- [Images with keypoint coordinates]:
---*---

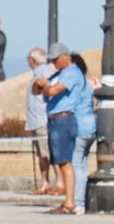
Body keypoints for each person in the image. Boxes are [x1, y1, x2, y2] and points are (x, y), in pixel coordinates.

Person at [33, 43, 84, 213]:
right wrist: (40, 85)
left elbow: (54, 91)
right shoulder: (59, 73)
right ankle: (68, 201)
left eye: (56, 59)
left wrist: (44, 86)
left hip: (64, 119)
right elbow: (37, 91)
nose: (54, 63)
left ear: (65, 56)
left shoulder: (72, 73)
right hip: (54, 120)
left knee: (65, 163)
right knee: (60, 162)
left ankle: (70, 202)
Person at [25, 47, 57, 194]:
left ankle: (50, 183)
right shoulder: (39, 72)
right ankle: (45, 182)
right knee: (42, 153)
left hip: (41, 119)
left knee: (46, 153)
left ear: (32, 60)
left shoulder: (43, 72)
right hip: (36, 120)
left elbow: (47, 87)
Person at [70, 53, 97, 212]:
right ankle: (83, 200)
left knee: (76, 164)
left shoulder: (76, 84)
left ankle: (78, 201)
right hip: (91, 126)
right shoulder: (87, 84)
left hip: (79, 126)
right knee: (83, 164)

---*---

- [Your instructions]:
Sift the data above for lines with "shoulder", then copy each one.

- [Your solution]:
right shoulder: (59, 73)
left shoulder: (72, 73)
right shoulder: (39, 72)
left shoulder: (43, 72)
left shoulder: (76, 84)
right shoulder: (87, 84)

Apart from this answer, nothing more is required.